*** Opening of Given data ***

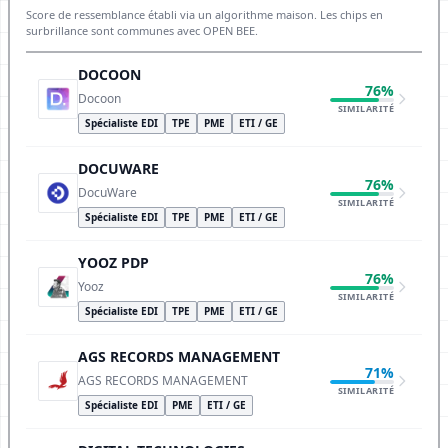
Score de ressemblance établi via un algorithme maison. Les chips en
surbrillance sont communes avec OPEN BEE.
DOCOON
76%
Docoon
SIMILARITÉ
Spécialiste EDI
TPE
PME
ETI / GE
DOCUWARE
76%
DocuWare
SIMILARITÉ
Spécialiste EDI
TPE
PME
ETI / GE
YOOZ PDP
76%
Yooz
SIMILARITÉ
Spécialiste EDI
TPE
PME
ETI / GE
AGS RECORDS MANAGEMENT
71%
AGS RECORDS MANAGEMENT
SIMILARITÉ
Spécialiste EDI
PME
ETI / GE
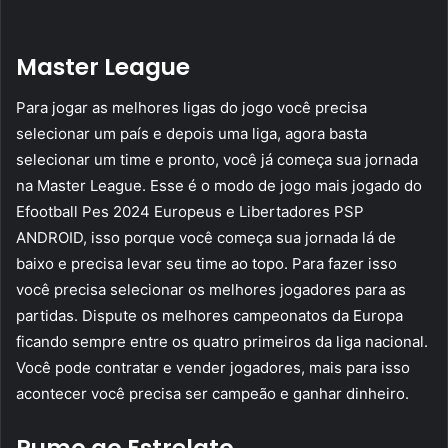
Master League
Para jogar as melhores ligas do jogo você precisa
selecionar um país e depois uma liga, agora basta
selecionar um time e pronto, você já começa sua jornada
na Master League. Esse é o modo de jogo mais jogado do
Efootball Pes 2024 Europeus e Libertadores PSP
ANDROID, isso porque você começa sua jornada lá de
baixo e precisa levar seu time ao topo. Para fazer isso
você precisa selecionar os melhores jogadores para as
partidas. Dispute os melhores campeonatos da Europa
ficando sempre entre os quatro primeiros da liga nacional.
Você pode contratar e vender jogadores, mais para isso
acontecer você precisa ser campeão e ganhar dinheiro.
Rumo ao Estrelato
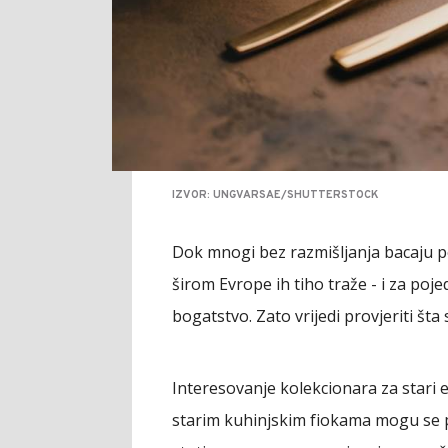
IZVOR: UNGVARSAE/SHUTTERSTOCK
Dok mnogi bez razmišljanja bacaju pož
širom Evrope ih tiho traže - i za po
bogatstvo. Zato vrijedi provjeriti šta
Interesovanje kolekcionara za stari 
starim kuhinjskim fiokama mogu se pr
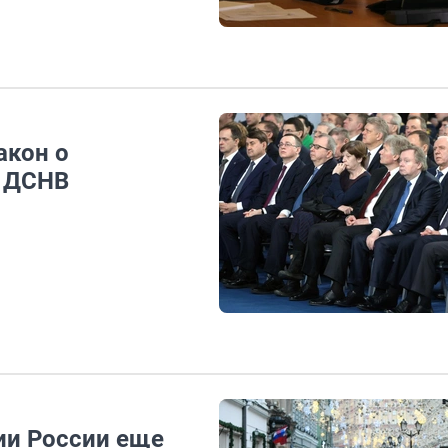
акон о
в ДСНВ
ии России еще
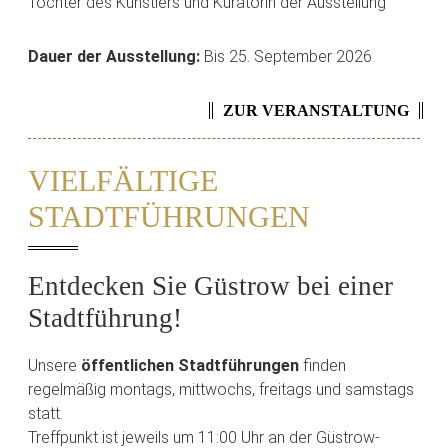
Tochter des Künstlers und Kuratorin der Ausstellung
Dauer der Ausstellung:
Bis 25. September 2026
ZUR VERANSTALTUNG
VIELFÄLTIGE
STADTFÜHRUNGEN
Entdecken Sie Güstrow bei einer
Stadtführung!
Unsere
öffentlichen Stadtführungen
finden
regelmäßig montags, mittwochs, freitags und samstags
statt.
Treffpunkt ist jeweils um 11:00 Uhr an der Güstrow-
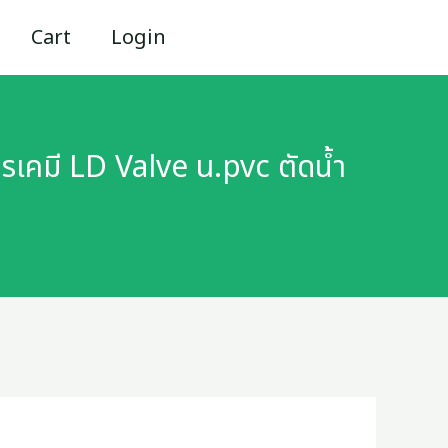
Cart
Login
ารเคมี LD Valve u.pvc ตัดน้ำ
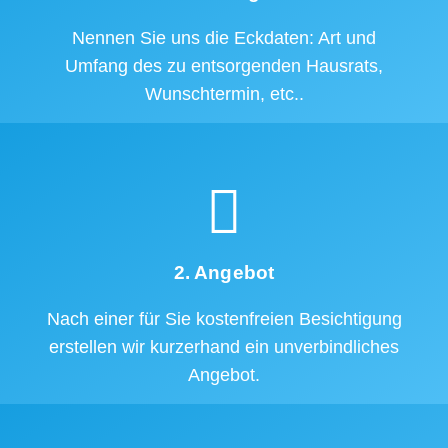
Nennen Sie uns die Eckdaten: Art und
Umfang des zu entsorgenden Hausrats,
Wunschtermin, etc..
2. Angebot
Nach einer für Sie kostenfreien Besichtigung
erstellen wir kurzerhand ein unverbindliches
Angebot.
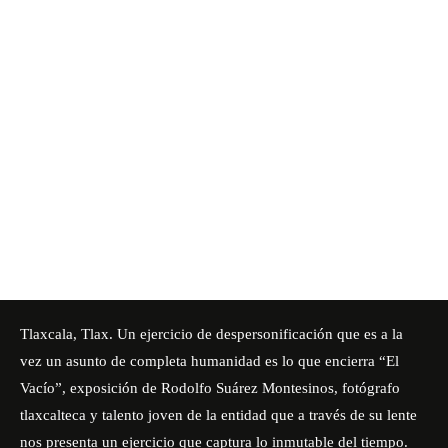
Tlaxcala, Tlax. Un ejercicio de despersonificación que es a la
vez un asunto de completa humanidad es lo que encierra “El
Vacío”, exposición de Rodolfo Suárez Montesinos, fotógrafo
tlaxcalteca y talento joven de la entidad que a través de su lente
nos presenta un ejercicio que captura lo inmutable del tiempo.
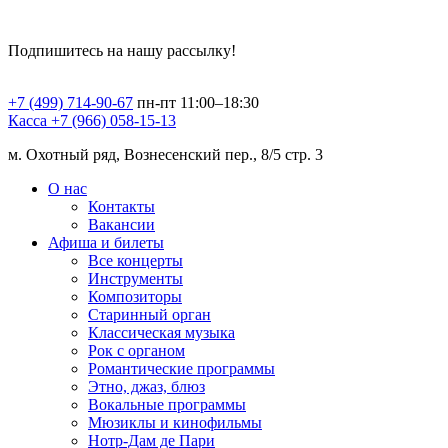
Подпишитесь на нашу рассылку!
+7 (499) 714-90-67
пн-пт 11:00–18:30
Касса +7 (966) 058-15-13
м. Охотный ряд, Вознесенский пер., 8/5 стр. 3
О нас
Контакты
Вакансии
Афиша и билеты
Все концерты
Инструменты
Композиторы
Старинный орган
Классическая музыка
Рок с органом
Романтические программы
Этно, джаз, блюз
Вокальные программы
Мюзиклы и кинофильмы
Нотр-Дам де Пари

*** Close of Given data ***

• [Exercise objective]:
Pick out every line of the listing containing the word "precisa", and show those lines.

• [Solution to this task]:
Para jogar as melhores ligas do jogo você precisa
baixo e precisa levar seu time ao topo. Para fazer isso
você precisa selecionar os melhores jogadores para as
acontecer você precisa ser campeão e ganhar dinheiro.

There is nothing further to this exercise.